WASHINGTON, May 13, 2019 — President Trump on Monday announced he would soon meet with two autocrats while offering praise for a third strongman who has systematically rolled back democratic freedoms in his own country.
“[Hungarian Prime Minister] Viktor Orban has done a tremendous job in so many different ways,” Trump said during an Oval Office photo opportunity with the proponent of so-called “illiberal democracy.”
He later added that he plans to meet with Russian President Vladimir Putin and Chinese President Xi Jinping at the upcoming G20 summit, which will take place in Japan this July.
Since assuming office, Trump has repeatedly clashed with many of the democratically-elected leaders of major American allies, while bragging of his strong relationships with budding autocrats like Turkey’s Recep Tayyip Erdogan, Brazil’s Jair Bolsonaro, and Hungary’s Orban, whose Fidesz party was recently suspended from its place in the EU Parliament’s European People’s Party over Hungary’s rollbacks of press and academic freedom, as well as other human rights matters.
Still, Trump claimed that the Hungarian ethno-nationalist leader is “respected all over Europe.”
When given a chance to address the assembled reporters, Orban said that Hungary is “proud to stand with the United States against illegal migration…and to protect and help Christian communities all over the world.”
Trump responded with more praise, telling Orban that he has been “great you have been great with respect to Christian communities.”
“You have really put a block up [against Muslim refugees] and we appreciate that very much,” he added.
Orban, who previously served as Hungary’s Prime Minister from 1998 through 2002, visited the White House during his first term in office. But Monday’s visit was first since his Fidesz party returned to power in 2010, allowing him to embark on a series of constitutional changes meant to replace the democratic government Hungary established after the fall of the Soviet Union what he calls “illiberal democracy,” a system — largely devised by Orban himself — under which laws are structured to restrict press freedom, hinder political opposition, and curtail the rights of ethnic, religious, and sexual minorities.

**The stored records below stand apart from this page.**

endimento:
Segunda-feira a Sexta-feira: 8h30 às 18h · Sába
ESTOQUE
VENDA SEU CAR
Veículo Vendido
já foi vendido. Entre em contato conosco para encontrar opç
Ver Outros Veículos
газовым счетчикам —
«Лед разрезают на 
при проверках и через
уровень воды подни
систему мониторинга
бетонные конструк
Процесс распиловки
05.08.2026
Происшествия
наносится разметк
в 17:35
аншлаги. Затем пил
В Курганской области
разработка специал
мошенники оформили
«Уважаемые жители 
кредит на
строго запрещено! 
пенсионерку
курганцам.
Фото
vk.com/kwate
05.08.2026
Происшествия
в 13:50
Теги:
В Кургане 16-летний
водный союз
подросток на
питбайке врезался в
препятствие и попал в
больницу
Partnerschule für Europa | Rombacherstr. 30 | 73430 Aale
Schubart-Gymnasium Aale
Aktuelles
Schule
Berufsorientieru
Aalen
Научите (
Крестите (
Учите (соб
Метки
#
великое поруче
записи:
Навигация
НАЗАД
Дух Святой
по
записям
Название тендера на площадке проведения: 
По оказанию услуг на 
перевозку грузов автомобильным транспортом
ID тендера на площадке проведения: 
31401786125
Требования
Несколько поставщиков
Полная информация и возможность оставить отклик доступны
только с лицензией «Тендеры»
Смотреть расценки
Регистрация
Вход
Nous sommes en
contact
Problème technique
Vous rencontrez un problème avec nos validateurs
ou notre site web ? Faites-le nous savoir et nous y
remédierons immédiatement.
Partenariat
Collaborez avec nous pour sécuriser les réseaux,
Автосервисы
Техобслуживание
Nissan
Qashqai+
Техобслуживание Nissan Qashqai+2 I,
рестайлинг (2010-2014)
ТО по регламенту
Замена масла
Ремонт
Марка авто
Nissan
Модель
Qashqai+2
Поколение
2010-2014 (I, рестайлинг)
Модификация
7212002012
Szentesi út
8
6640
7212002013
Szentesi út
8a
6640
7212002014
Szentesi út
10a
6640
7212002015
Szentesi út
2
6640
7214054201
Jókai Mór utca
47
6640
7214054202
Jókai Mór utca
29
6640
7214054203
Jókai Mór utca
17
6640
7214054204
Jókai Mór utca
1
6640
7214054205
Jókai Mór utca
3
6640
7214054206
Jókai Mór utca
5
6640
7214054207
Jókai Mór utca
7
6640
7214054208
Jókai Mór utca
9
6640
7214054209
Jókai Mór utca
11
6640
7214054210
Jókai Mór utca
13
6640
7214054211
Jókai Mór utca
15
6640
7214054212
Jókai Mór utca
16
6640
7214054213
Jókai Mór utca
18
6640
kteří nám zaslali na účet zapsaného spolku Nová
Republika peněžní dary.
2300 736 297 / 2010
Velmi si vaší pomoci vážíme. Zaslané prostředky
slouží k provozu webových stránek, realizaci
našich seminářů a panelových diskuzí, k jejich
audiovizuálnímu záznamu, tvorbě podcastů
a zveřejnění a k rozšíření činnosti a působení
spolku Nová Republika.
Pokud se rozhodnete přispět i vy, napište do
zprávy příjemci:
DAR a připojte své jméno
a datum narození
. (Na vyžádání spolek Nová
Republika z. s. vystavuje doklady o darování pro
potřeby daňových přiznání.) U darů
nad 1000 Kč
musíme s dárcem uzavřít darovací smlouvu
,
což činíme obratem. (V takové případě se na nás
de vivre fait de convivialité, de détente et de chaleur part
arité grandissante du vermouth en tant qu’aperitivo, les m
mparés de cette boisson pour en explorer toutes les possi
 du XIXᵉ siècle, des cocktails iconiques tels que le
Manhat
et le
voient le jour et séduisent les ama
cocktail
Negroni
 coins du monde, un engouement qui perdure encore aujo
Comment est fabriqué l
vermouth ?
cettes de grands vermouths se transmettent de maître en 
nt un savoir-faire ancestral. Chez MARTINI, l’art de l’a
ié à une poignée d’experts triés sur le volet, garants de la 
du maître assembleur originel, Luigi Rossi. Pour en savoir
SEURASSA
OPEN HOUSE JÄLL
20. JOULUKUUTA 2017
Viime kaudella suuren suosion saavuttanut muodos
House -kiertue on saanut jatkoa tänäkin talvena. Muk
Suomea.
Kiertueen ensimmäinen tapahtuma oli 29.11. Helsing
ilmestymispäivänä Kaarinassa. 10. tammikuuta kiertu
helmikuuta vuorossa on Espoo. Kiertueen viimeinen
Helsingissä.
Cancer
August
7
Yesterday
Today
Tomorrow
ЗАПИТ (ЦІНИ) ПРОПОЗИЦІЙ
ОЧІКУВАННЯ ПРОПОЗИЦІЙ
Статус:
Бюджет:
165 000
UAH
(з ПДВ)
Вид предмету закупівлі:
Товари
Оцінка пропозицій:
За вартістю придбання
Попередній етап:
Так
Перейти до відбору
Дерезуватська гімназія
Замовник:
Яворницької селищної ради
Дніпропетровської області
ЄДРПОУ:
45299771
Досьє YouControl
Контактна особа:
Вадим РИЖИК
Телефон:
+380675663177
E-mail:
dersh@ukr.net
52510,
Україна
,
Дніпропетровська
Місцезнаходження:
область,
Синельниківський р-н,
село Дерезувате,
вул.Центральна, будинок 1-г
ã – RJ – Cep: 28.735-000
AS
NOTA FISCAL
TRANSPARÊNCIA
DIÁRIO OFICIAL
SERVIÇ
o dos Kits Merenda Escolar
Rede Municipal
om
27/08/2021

While his hard-line immigration policies and moves to curtail a free press and academic freedom have drawn widespread condemnation from most European leaders and the Obama administration, Orban’s government has become a favorite of American white nationalists, who point to Hungary’s draconian anti-immigration policies as a model for the United States to follow.
Asked whether he had any concerns about Hungary’s retreat from democracy, Trump chose to defend Orban, who he called a “tough” and “highly respected man, who has done the right thing, according to many people, on immigration.”
Orban, for his part, said his country’s new constitution is “functioning well.”